■ What the exercise asks
Please pick out every line in the data below that contains the word "Macron" and copy each of those lines in full.

··········

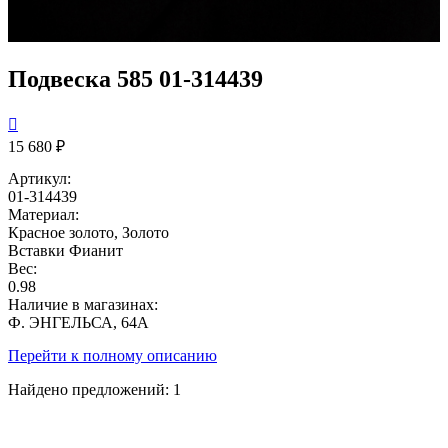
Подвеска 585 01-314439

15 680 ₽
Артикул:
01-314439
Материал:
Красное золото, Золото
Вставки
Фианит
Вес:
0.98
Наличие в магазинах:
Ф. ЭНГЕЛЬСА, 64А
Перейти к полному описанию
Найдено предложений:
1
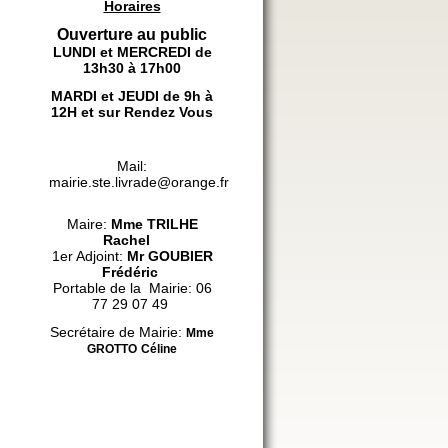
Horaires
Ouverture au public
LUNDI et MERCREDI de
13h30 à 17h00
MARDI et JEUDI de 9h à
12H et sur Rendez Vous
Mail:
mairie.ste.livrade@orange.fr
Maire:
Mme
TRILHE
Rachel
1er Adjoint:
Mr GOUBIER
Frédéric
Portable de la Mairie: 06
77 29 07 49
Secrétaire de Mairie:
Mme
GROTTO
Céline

··········

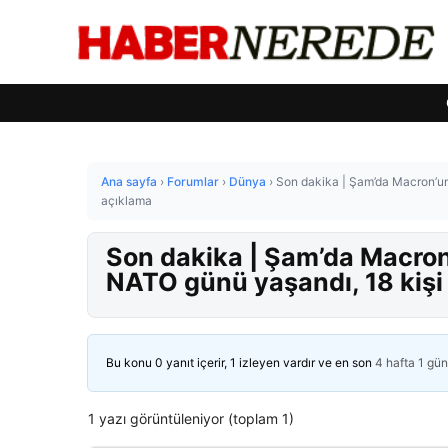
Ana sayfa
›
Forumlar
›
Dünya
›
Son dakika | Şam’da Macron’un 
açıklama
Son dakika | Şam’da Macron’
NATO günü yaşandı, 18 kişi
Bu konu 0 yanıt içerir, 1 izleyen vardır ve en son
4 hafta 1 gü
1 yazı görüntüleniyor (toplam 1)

··········

■ Task output
Son dakika | Şam’da Macron’un 
Son dakika | Şam’da Macron’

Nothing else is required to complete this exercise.